Each part includes a series of practical tips for parents, as well as a summary. For example: the chapter dedicated to “Think life success, not school success” analyses questions such as self-awareness and self-confidence; being proactive; perseverance; the ability to set goals; knowing how to ask for help; the ability to handle stress.
Besides, the site gives the reader additional information concerning related articles and other resources and references that may help parents deepen their understanding of the subject.
This seems to be an interesting online site, namely for parents, giving very practical and straightforward information about the way to address students with learning problems. This is really its added-value.
Furthermore, the site addresses the problematic of students with learning difficulties on a very open and broad basis, allowing parents to really be part of the solution that must be found within the triangle family-school-community. Children are not defined by their learning disabilities. A learning disability represents one area of weakness, but there are many more areas of strengths. The site asks parents to focus on their children’s gifts and talents, whose lives - and schedule - shouldn’t revolve around the learning disability.
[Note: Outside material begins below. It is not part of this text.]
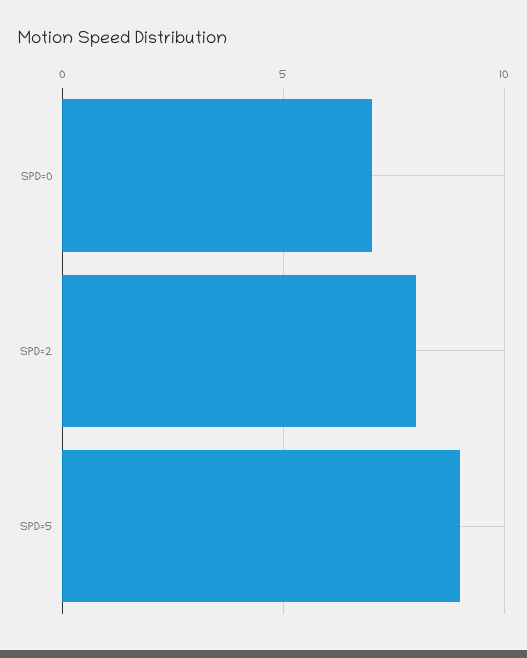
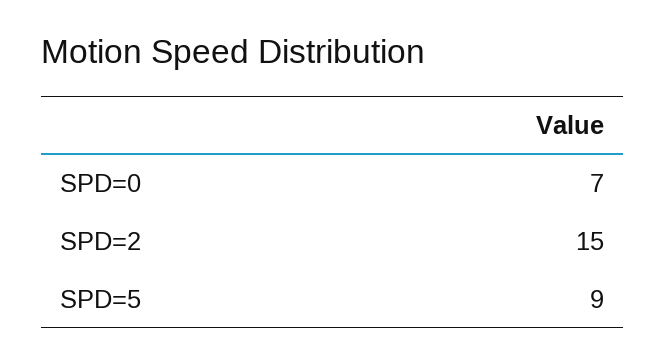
SPD=2: 8 -> 15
Parents are asked to nurture the activities where he or she excels, and make plenty of time for them.
In searching for ways to help children with learning disabilities, parents are remembered that they are looking for ways to help them help themselves. The job as a parent is not to “cure” the learning disability, but to give the child the social and emotional tools he or she needs to work through challenges.
This site really provides extensive information for parents of learning disabled kids, including, as mentioned, being your child’s advocate in the school, and coping strategies to use at home.
The transferability potential is high since it addresses problems parents face the same way all over contemporary societies.